- [CONSIGNE A]: Qui signe le texte sur les identités dans le cyberespace ?
- [CONSIGNE B]: Écrivez la suite du texte sur les identités dans le cyberespace, en reprenant après sa dernière phrase.

La Société urbaine de Communication, textes sélectionnés



Les identités nouvelles sont arrivées
DES IDENTITÉS MUTANTES DANS LE CYBERESPACE ?

Chapitre paru In La planète " nomade ". Les mobilités géographiques d’aujourd’hui, s/d Rémy Knafou, Ed. Belin 1998

Par Emmanuel EVENO

L’usage intensif, voire immodéré, des techniques contemporaines de communication à distance de même que la mondialisation, le " renfermement du monde, la technicisation et l’urbanisation sont quasi unanimement accusés dans les médias comme dans la plupart des discours politiques (surtout en France !), comme devant fondamentalement remettre en question " les identités ". La circulation des individus dans l’espace, le " commuting ", l’uniformisation, la standardisation-normalisation des modes de vie, de consommation, d’habitat... seraient les corollaires fâcheux de ces processus dans lesquelles les " identités " ne seraient plus guère que des simulacres, tant les déterminants économiques, organisationnelles, technologiques réduiraient à presque rien les marges d’élaboration-négociation de ces identités ?

- [EXTRAIT DE DONNÉES]:
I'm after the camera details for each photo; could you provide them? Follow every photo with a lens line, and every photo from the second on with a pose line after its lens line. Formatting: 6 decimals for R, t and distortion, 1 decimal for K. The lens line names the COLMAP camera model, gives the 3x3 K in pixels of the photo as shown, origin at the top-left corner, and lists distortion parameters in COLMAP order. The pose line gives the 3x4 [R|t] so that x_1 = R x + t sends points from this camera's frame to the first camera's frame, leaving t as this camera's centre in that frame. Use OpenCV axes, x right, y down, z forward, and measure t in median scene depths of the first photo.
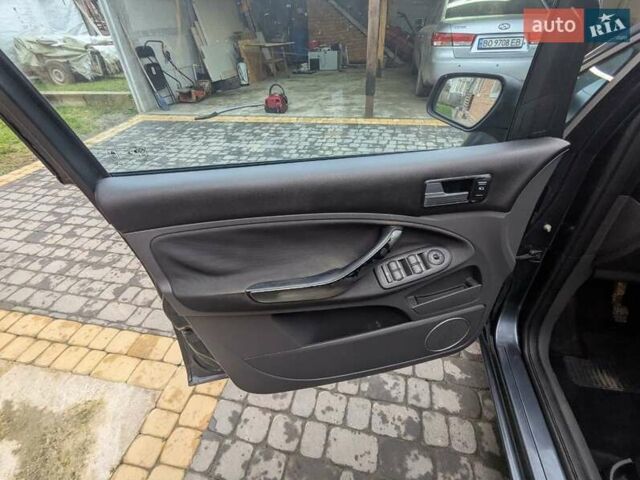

- [RÉPONSE RÉDIGÉE A]: Emmanuel Eveno.

- [RÉPONSE RÉDIGÉE B]:
En fait, cette question " des identités " en recoupe plusieurs de même qu’il existe plusieurs façons de les aborder. On se limitera ici à quelques aspects : selon que l’on se place du point de vue de l’individu ou des groupes sociaux, les identités sont soit individuelles, familiales, " tribales ", communautaires, professionnelles... ou selon que l’on se place du point de vue des échelles territoriales auxquelles elles sont considérées : le quartier, le local, la région, la nation..., les identités deviennent dès lors des constructions culturelles, idéologiques, politiques.

Le Cyberespace a pour curieuse propriété de sembler devoir tout englober. Ce qui semble être en jeu, c’est précisément la remise en question non pas des identités en tant que telles mais des échelles auxquelles elles s’élaborent et se négocient.

I - Les identités individuelles dans le cyberespace.

1 - Brouillage des frontières entre les différentes catégories d’espaces peuplés par les individus.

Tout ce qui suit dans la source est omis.